Implementation Example:

from src.data_loader import MVPDataLoader

# Initialize loader for a specific asset
loader = MVPDataLoader(ticker="RELIANCE.NS")

# 1. Fetch and process features
df = loader.fetch_data()
df_processed = loader.feature_engineering(df)

# 2. Generate training/inference splits
# This automatically fits scalers to prevent data leakage
train_data, val_data = loader.get_data_splits()

⚡ Live Execution Pipeline

During live trading or paper trading via src.trader_alpaca, the pipeline shifts from batch processing to real-time polling.

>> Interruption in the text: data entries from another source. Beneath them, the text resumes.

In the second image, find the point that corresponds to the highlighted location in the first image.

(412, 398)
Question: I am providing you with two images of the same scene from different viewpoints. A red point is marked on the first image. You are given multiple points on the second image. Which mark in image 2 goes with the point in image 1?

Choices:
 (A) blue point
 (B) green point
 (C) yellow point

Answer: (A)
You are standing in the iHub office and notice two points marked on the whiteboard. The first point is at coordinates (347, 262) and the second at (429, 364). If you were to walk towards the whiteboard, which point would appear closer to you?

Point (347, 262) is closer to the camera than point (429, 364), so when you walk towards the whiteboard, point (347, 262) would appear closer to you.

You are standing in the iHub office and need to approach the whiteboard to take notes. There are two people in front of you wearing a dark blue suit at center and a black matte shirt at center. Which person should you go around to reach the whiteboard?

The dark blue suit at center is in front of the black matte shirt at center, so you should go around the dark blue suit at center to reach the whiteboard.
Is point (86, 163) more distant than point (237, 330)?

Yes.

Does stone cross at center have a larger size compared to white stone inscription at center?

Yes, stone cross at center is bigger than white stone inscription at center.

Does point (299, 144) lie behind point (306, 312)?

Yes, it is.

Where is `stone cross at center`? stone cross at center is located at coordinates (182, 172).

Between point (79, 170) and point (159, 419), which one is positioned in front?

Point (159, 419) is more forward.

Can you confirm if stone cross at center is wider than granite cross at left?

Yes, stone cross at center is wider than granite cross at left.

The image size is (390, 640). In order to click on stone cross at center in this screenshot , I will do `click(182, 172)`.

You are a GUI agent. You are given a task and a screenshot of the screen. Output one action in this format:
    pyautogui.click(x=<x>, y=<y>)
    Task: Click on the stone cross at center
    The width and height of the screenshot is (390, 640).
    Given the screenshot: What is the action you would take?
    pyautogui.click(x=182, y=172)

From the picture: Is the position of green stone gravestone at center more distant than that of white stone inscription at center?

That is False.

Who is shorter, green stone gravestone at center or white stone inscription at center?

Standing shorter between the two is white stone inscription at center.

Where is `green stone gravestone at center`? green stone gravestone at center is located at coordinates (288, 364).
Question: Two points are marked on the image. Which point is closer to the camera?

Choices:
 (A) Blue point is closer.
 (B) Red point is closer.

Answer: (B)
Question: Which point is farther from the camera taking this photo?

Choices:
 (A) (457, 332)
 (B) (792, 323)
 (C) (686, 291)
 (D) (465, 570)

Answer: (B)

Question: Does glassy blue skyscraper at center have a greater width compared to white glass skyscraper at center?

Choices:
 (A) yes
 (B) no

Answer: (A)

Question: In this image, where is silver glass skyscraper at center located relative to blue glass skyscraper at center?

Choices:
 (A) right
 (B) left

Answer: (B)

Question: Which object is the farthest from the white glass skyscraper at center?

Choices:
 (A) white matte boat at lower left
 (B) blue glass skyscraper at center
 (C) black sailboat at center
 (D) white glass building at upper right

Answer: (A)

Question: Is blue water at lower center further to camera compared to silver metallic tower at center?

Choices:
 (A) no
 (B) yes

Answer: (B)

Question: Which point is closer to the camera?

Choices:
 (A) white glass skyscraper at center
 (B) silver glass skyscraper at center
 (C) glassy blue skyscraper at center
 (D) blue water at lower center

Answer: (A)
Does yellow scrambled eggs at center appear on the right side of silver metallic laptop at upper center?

Polling: The agent fetches the latest OHLCV bar from the Alpaca Market Data API.
Context Assembly: The system appends the new bar to the existing window_size (50) in memory.
Scaling: The new sequence is normalized using the StandardScaler objects saved during the training phase (Supervised Fine-Tuning).
Inference: The processed tensor is fed into the LSTMPredictor to generate a signal (Buy/Sell/Hold).

⚙️ Configuration

Data behavior is controlled via environment variables and class parameters:

window_size: Default 50. Adjusting this requires retraining the Brain.
APCA_API_BASE_URL: Determines if data is pulled from Alpaca's live or paper endpoints.
Scaling Persistence: Scalers are typically pickled during training to ensure that live inference features are normalized identically to the training "Golden Dataset."

Note: The Market Data Pipeline includes internal rate-limiting and anti-bot headers (User-Agent spoofing) to ensure uninterrupted access to public data sources like Wikipedia and Yahoo Finance.